Exercise data below:

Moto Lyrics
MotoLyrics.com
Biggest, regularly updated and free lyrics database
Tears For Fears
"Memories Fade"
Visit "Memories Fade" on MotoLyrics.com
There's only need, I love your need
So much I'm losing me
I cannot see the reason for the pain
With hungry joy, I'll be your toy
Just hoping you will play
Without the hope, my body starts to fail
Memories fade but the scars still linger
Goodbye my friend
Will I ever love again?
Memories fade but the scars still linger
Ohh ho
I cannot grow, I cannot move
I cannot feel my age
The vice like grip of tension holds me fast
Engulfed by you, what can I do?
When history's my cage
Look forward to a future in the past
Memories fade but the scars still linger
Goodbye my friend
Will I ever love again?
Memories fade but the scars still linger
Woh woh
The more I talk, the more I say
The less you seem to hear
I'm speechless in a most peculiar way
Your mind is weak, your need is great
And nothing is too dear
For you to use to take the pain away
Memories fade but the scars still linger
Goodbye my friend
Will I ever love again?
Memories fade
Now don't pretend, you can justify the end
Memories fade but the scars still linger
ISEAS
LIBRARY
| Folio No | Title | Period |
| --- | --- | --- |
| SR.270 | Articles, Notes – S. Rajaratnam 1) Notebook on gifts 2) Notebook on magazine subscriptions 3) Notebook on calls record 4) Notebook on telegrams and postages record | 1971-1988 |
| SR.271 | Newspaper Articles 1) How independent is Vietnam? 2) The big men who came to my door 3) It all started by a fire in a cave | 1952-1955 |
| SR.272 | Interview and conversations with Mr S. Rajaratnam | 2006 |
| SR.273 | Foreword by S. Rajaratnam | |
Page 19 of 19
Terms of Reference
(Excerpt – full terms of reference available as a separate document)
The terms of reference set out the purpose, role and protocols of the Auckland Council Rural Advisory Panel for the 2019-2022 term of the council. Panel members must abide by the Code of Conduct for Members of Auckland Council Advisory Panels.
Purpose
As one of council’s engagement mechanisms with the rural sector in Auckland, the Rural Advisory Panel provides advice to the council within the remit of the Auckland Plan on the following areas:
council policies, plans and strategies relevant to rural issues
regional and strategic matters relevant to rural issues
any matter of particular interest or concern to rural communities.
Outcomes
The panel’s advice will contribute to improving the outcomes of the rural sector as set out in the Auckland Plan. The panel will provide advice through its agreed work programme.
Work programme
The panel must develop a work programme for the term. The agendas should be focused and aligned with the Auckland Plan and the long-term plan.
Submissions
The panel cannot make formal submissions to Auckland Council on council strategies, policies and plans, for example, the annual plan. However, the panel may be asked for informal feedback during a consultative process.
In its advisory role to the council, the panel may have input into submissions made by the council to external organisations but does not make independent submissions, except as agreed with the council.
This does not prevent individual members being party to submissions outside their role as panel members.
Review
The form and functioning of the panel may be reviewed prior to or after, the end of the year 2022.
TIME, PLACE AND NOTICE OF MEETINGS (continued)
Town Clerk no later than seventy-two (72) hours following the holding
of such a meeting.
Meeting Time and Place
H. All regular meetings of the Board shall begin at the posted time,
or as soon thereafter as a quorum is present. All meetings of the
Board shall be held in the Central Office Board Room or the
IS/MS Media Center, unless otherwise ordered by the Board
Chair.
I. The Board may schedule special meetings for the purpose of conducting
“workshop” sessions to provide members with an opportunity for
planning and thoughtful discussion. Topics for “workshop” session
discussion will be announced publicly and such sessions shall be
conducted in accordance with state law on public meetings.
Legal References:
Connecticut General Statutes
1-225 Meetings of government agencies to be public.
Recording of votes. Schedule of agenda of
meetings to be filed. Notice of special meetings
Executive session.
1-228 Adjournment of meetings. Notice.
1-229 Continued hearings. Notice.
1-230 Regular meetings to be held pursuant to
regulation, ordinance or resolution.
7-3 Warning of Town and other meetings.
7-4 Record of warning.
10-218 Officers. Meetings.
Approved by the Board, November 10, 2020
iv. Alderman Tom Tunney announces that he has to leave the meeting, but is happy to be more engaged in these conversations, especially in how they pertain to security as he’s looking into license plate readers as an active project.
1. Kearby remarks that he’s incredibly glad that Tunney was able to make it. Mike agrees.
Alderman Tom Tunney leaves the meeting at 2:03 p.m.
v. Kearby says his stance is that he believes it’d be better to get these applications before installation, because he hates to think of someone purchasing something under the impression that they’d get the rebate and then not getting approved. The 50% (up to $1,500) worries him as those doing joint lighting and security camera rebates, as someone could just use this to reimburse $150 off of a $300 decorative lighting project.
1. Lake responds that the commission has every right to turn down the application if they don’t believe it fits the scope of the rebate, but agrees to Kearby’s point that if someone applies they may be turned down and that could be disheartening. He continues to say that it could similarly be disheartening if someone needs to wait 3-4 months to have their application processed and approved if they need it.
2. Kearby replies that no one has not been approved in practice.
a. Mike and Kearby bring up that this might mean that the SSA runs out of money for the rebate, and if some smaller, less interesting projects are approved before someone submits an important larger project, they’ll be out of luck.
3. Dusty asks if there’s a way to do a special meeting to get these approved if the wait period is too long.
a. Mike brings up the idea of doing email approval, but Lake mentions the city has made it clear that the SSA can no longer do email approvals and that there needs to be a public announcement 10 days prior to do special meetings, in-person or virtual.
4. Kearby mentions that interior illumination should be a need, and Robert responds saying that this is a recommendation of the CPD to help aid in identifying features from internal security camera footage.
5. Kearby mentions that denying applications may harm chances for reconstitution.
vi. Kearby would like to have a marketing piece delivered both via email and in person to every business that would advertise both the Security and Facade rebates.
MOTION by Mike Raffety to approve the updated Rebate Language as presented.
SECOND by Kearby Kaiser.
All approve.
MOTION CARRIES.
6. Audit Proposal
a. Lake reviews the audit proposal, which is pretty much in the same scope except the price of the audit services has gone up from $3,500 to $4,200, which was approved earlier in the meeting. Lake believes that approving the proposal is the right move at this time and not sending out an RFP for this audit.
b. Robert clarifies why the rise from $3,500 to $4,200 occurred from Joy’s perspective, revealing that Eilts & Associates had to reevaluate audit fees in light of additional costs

End of Exercise data.

## Goal of the exercise
Whenever a line in the records above contains the string "made", copy that line.

## Result for this exercise
In its advisory role to the council, the panel may have input into submissions made by the council to external organisations but does not make independent submissions, except as agreed with the council.
a. Mike brings up the idea of doing email approval, but Lake mentions the city has made it clear that the SSA can no longer do email approvals and that there needs to be a public announcement 10 days prior to do special meetings, in-person or virtual.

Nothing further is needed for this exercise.